I was trying to fit, using synthetic data, a complicated model (whose code I’ll post soon) in which some variables are related by the regularized upper incomplete gamma function Q. The Stan function library contains this function, gamma_q.

I encounter the following error:

[1] "Error in sampler$call_sampler(args_list[[i]]) : "
[2] " grad_reg_inc_gamma: is not converging "
error occurred during calling the sampler; sampling not done

However, when I substitute in (1 - gamma_p(…)) where i used gamma_q, then the model successfully** starts and completes sampling. (**Successful in running, but recovers samples that are clearly biased…)

Mathematically, the regularized lower incomplete gamma function P is related to Q by the equation P + Q = 1, and there should be no difference when substituting Q and 1-P.

I conclude that there is some sort of algorithmic difference in the way grad_reg_inc_gamma is calculated for gamma_q, compared to the Stan math function for gamma_p’s gradient.

Am I using Stan’s gamma_q and gamma_p functions incorrectly, or did I run into some numerical stability bug?

Very likely an issue with Stan’s numerics.
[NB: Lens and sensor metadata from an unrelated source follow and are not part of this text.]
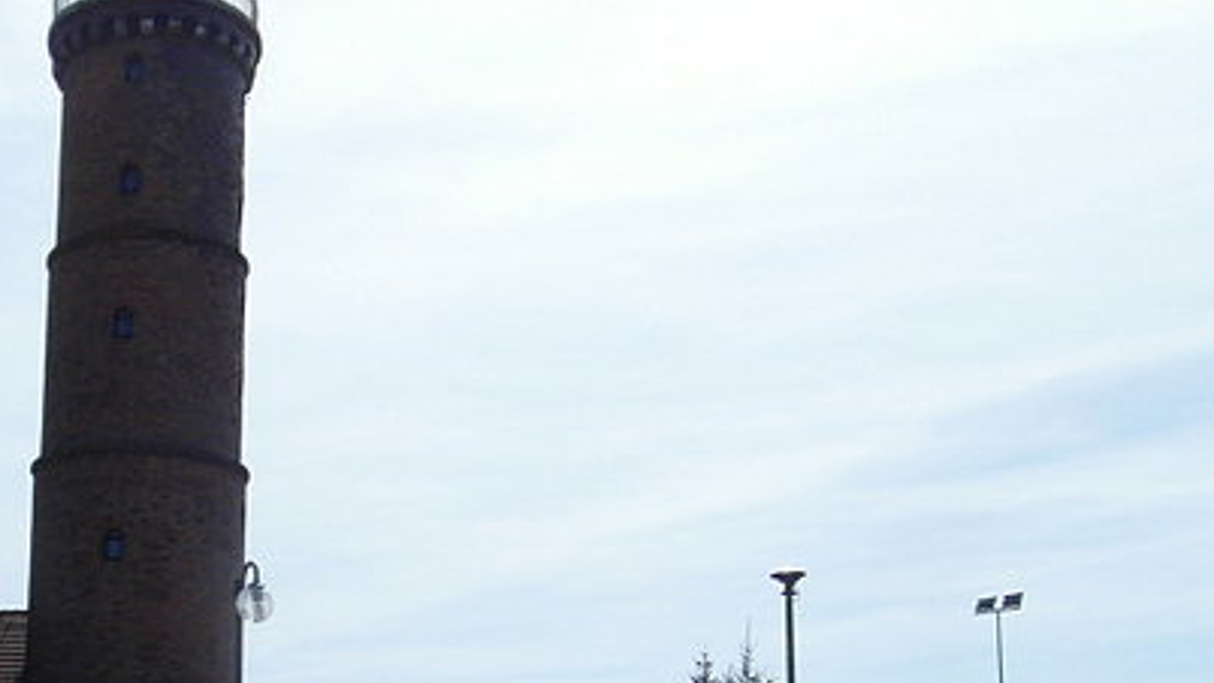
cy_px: 680
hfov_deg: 37.9
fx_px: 1674
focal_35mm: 52
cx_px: 181
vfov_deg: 22.2
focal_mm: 4
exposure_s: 1/1500
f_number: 3.6
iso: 100
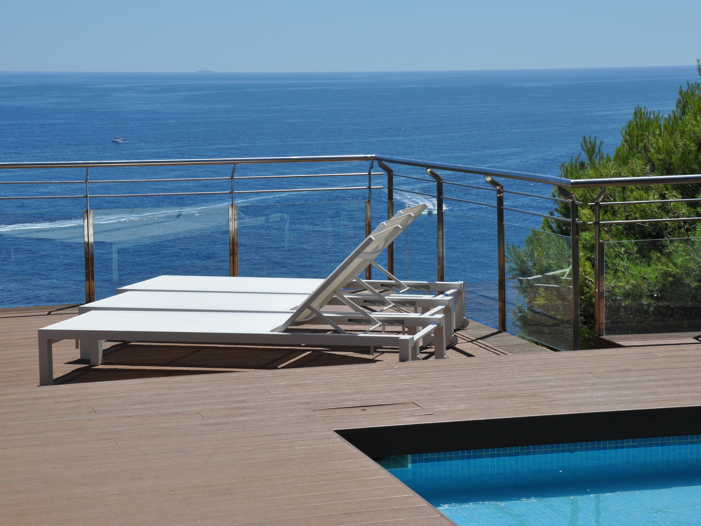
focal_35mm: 85
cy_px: 263
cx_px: 376
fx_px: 1721
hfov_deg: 23.0
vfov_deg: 17.4
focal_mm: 52
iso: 200
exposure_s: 1/500
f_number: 11
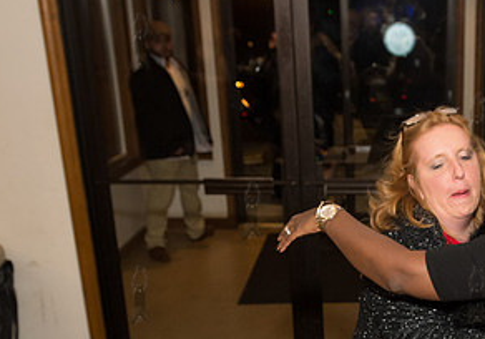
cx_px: 462
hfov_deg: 30.1
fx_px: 848
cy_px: 319
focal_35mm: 62
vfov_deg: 22.0
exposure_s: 1/320
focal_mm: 24
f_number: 4.5
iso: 1600
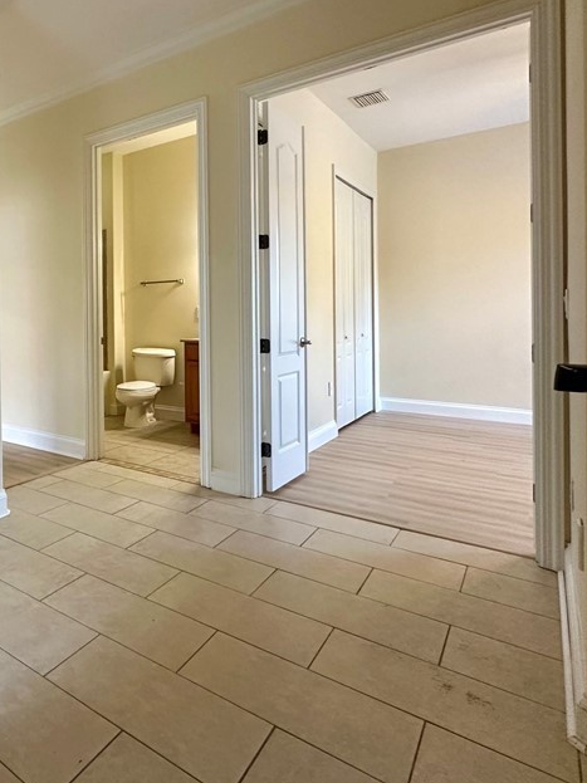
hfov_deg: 50.3
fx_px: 520
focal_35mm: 23
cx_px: 30
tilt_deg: -0.3
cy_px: 319
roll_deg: +0.8
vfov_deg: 73.3
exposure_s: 1/120
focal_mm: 2.22
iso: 250
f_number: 2.2
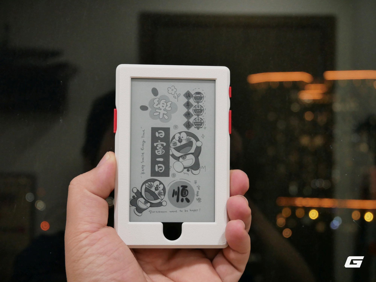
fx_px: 739
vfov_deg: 21.6
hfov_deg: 28.5
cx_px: 188
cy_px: 141
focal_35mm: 68
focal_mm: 34
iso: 1000
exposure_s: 1/80
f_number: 5.6
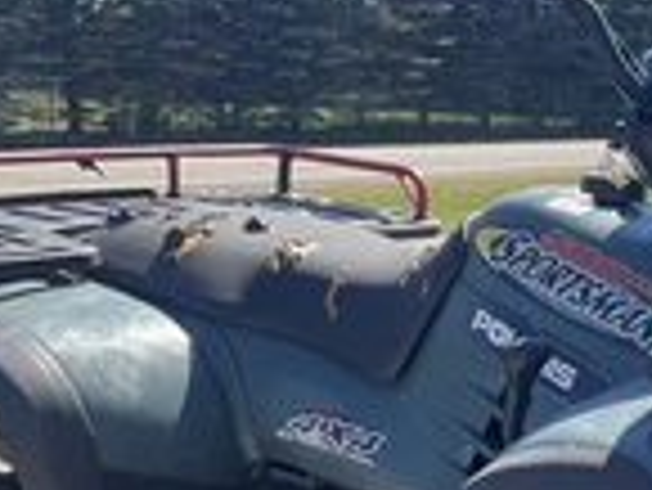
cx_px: 576
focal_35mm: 80
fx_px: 1508
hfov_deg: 23.8
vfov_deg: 17.7
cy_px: 571
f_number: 1.8
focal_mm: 3
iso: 25
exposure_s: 1/486
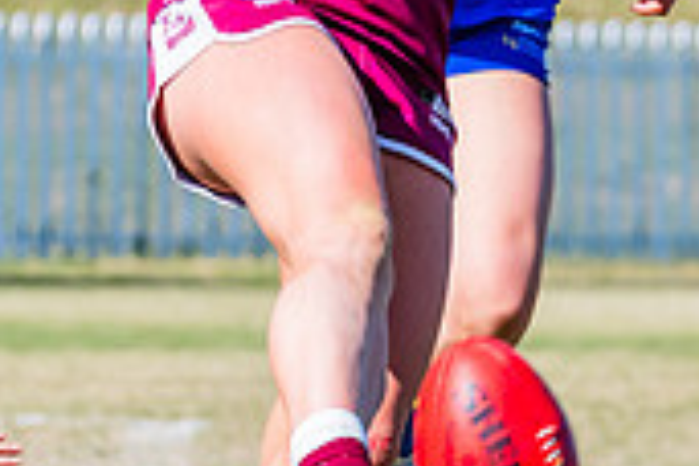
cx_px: 408
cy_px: 113
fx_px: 22755
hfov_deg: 1.8
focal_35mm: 1172
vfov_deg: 1.2
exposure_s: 1/1600
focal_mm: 240
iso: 800
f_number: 9
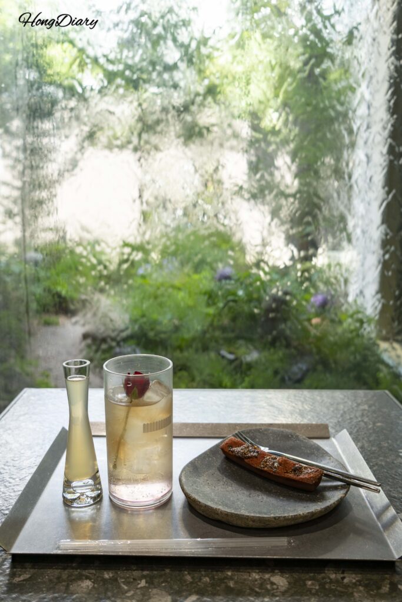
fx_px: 486
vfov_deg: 63.7
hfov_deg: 45.0
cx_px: 201
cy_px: 301
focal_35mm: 29
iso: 160
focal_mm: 29
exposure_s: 1/60
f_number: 4
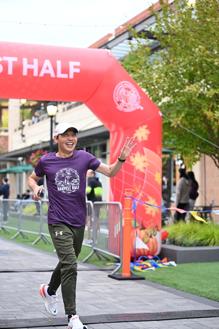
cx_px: 110
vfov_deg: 28.8
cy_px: 164
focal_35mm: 70
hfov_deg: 19.5
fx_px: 638
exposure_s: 1/1250
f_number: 2.8
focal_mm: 70
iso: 1000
Can you make an issue in the Math library: https://github.com/stan-dev/math/issues/new ? If possible, can you use print to print out arguments that cause this calculation to blow up? Is there a way we could know which values of arguments to switch from one implementation to the other?

If you’re a C++er and you want to work on a fix that would be appreciated as well :D.

Sounds like something Philip could easily sort out. But I can’t find his handle on Discourse.

I forwarded him a message!